WORK ITEM: Count the lines in the listing below that contain the string "range", treating uppercase and lowercase as different, and reply with the number only.

────────

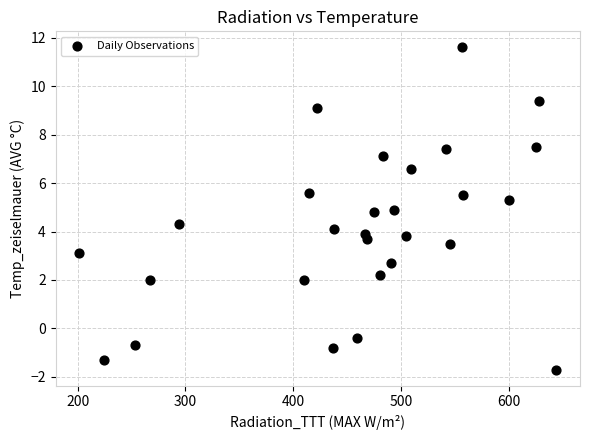

What is the range of X values (max minus min)?

442.1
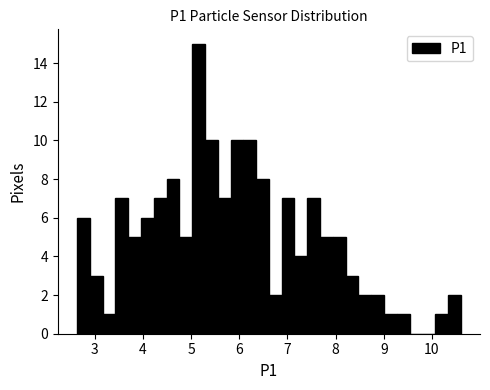

Read against the x-axis, roughly where is the centre of the tallest bar?

5.2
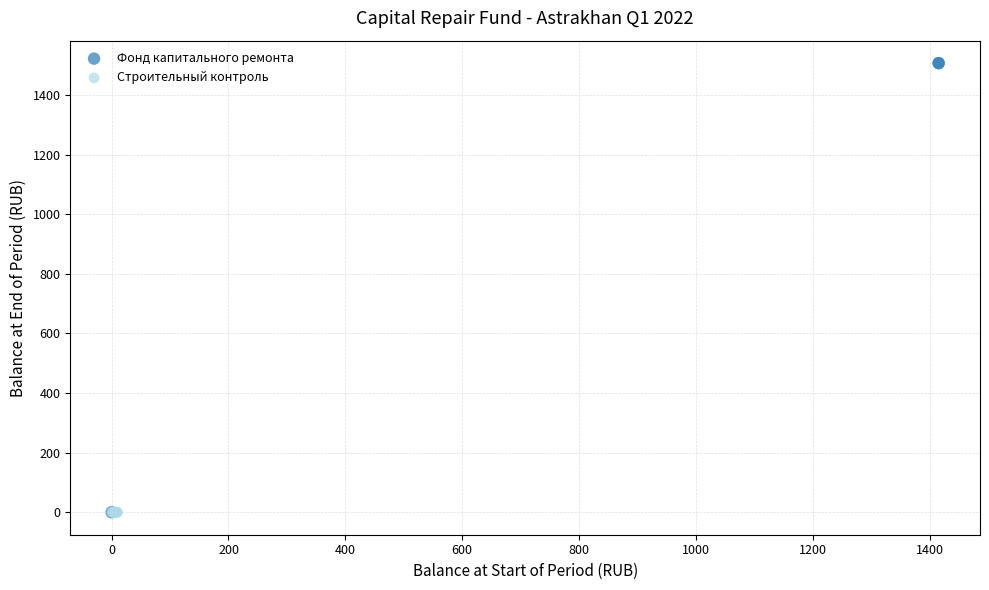

Which series contains the highest Y value?

Фонд капитального ремонта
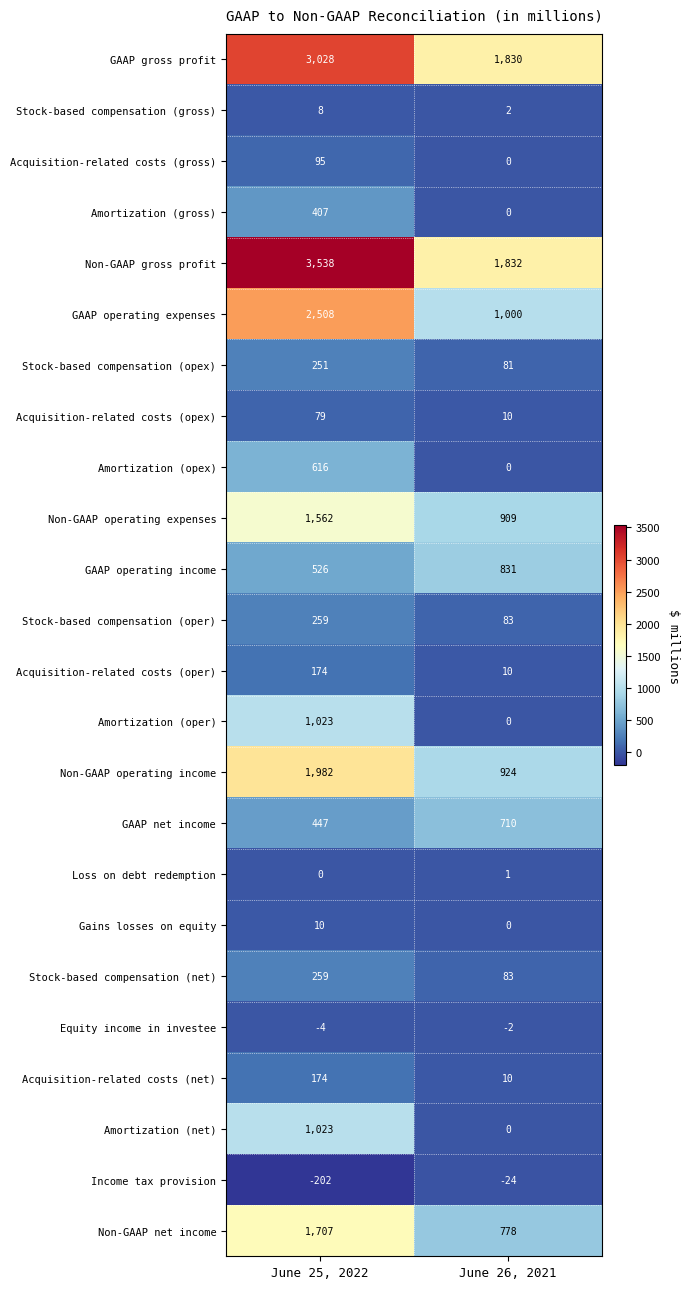

Which label corresponds to the largest value in the chart?

June 25, 2022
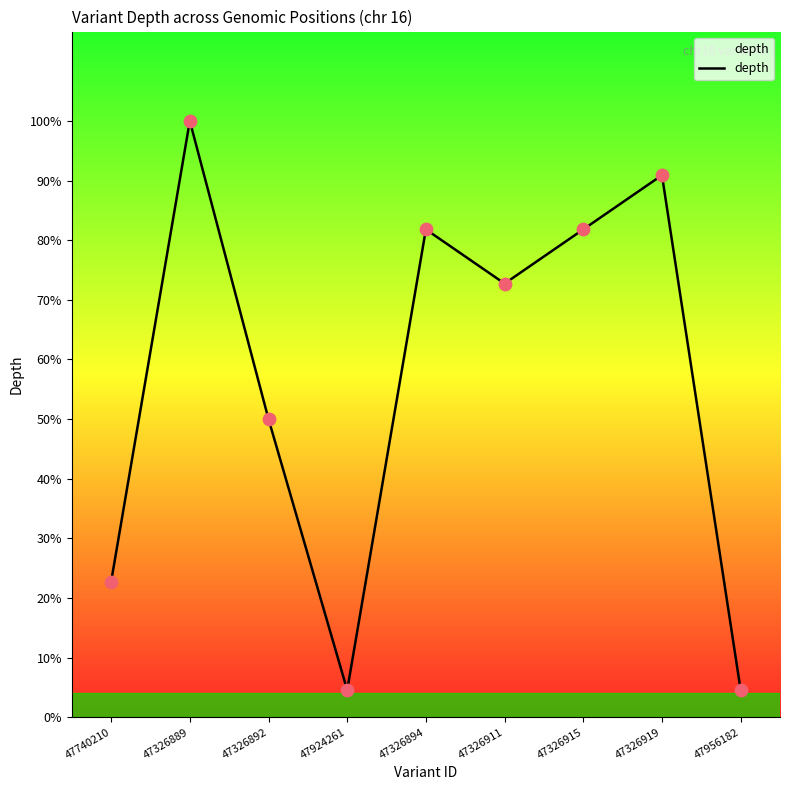

Is this an area chart (filled region under the line)?

Yes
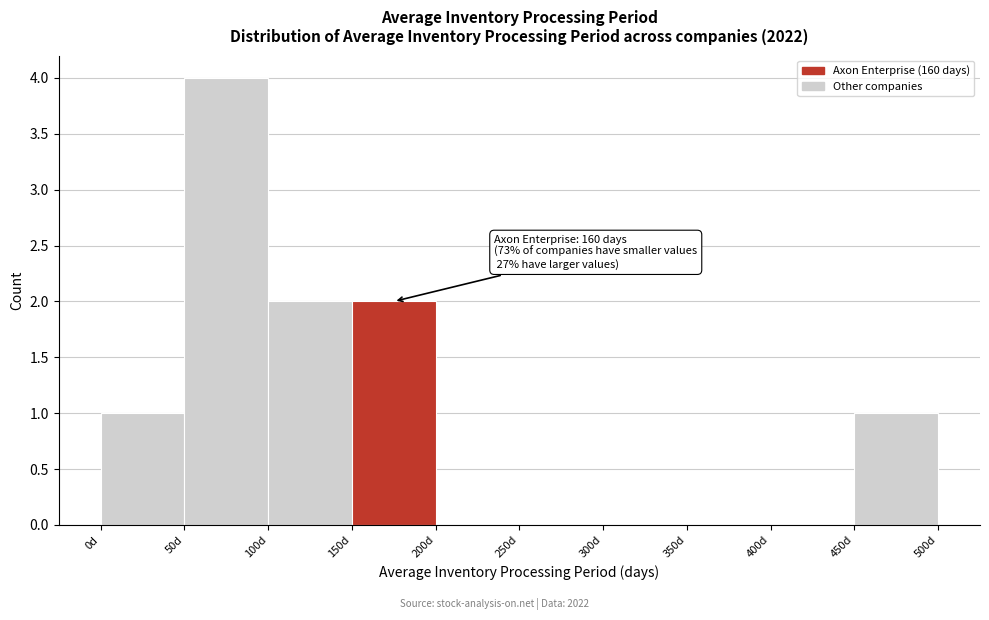

Which range on the x-axis has the tallest bar?

50 to 100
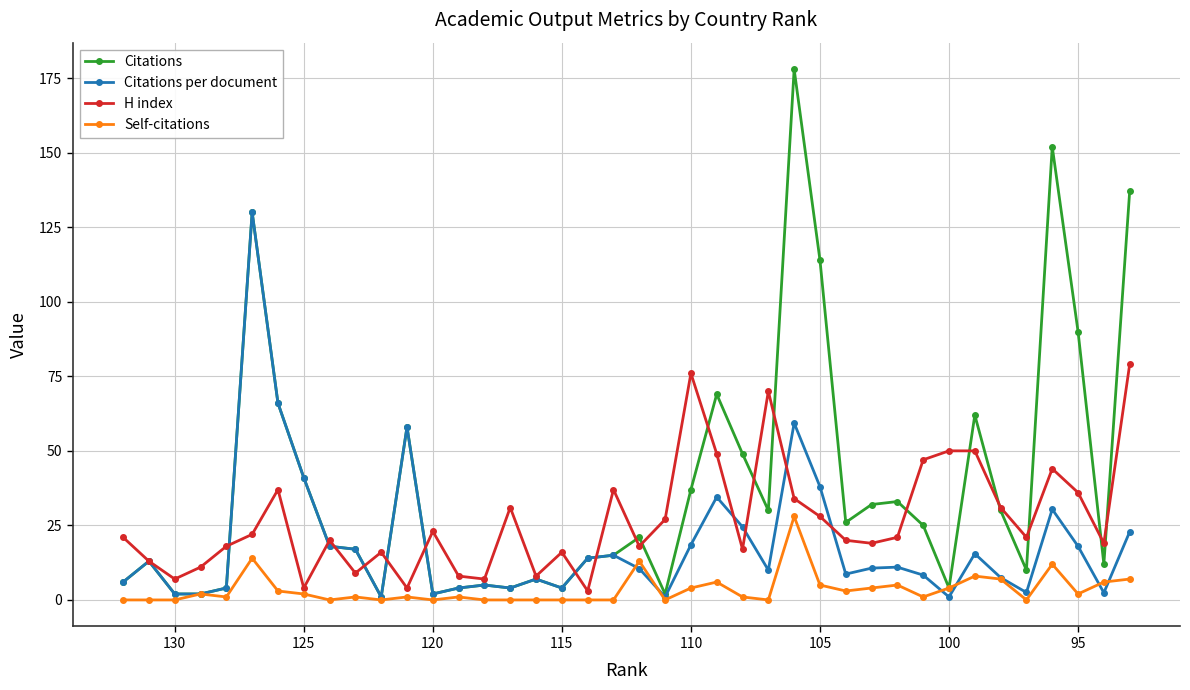

How many lines are shown in the chart?

4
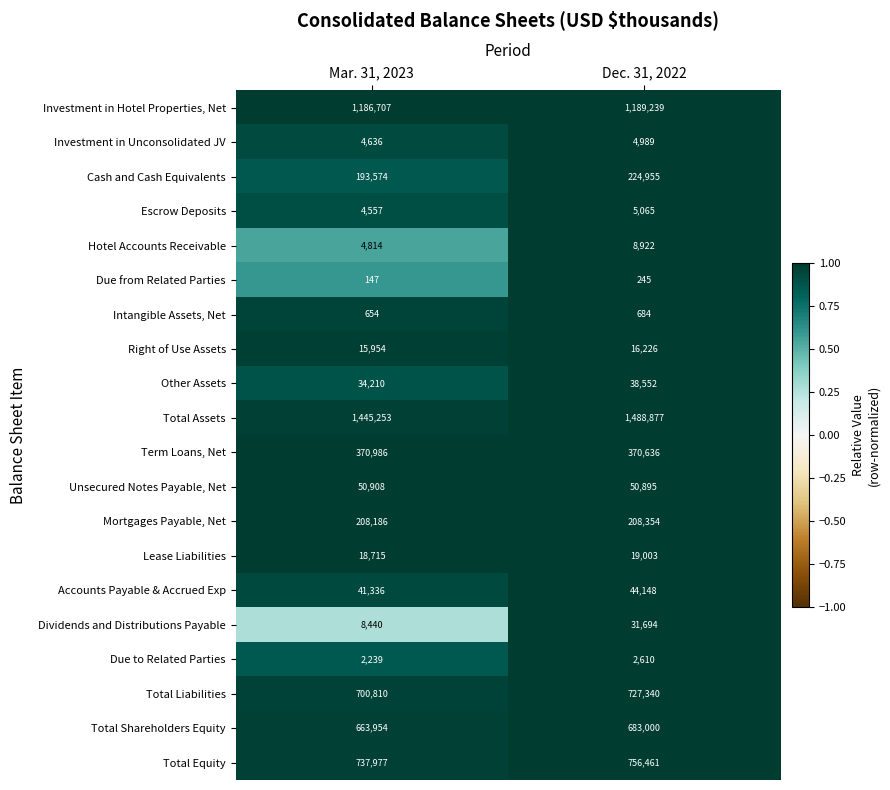

Is it true that Accounts Payable & Accrued Exp equals 66246 at Mar. 31, 2023?

False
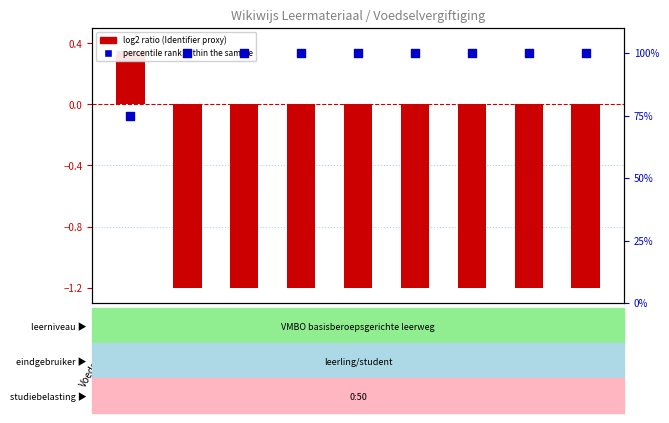

Which series has the widest spread of Y values?

percentile rank within the sample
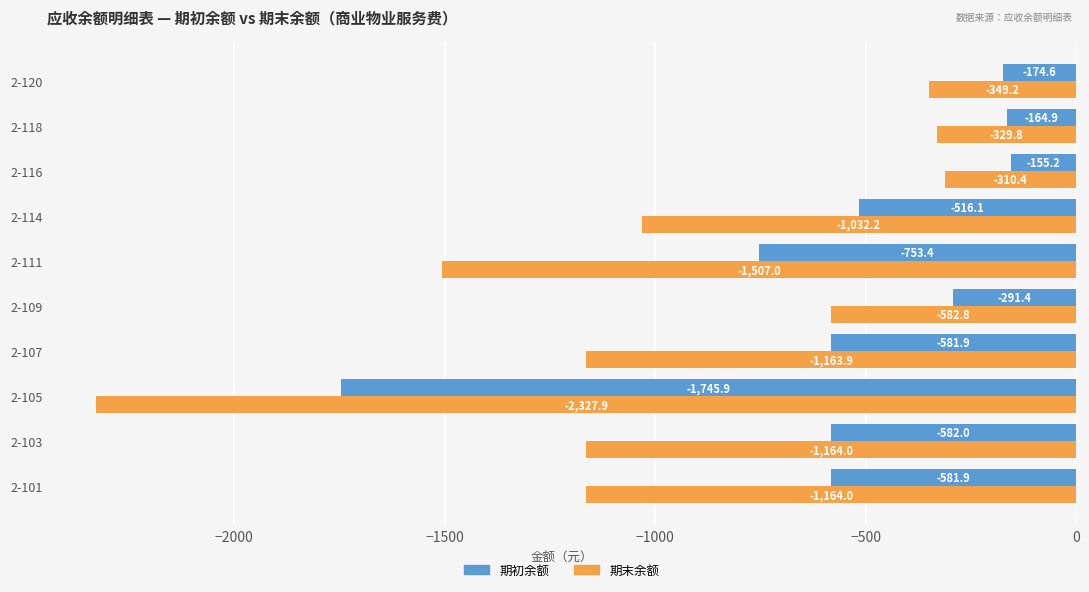

Read the 期初余额 value at 2-120.

-174.6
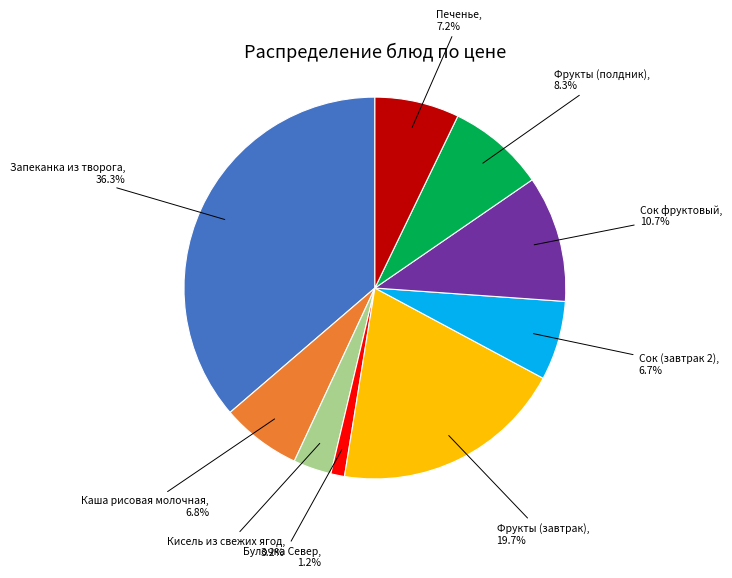

Does any single category account for the majority?

No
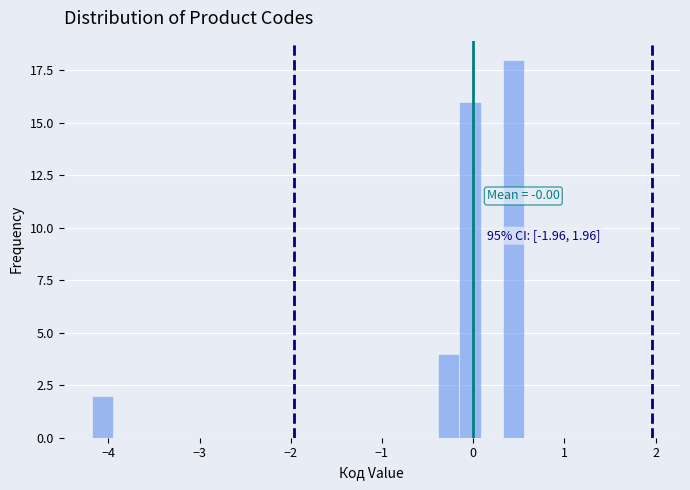

Read against the x-axis, roughly where is the centre of the tallest bar?

0.4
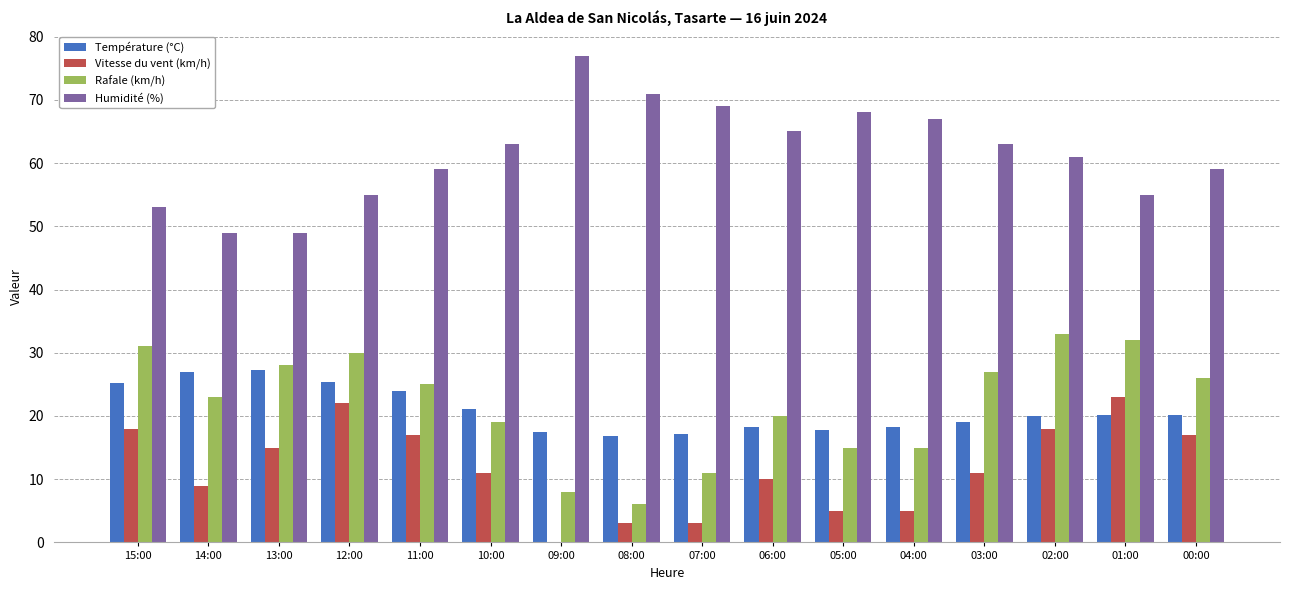

Which label corresponds to the largest value in the chart?

09:00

────────

TASK ANSWER: 2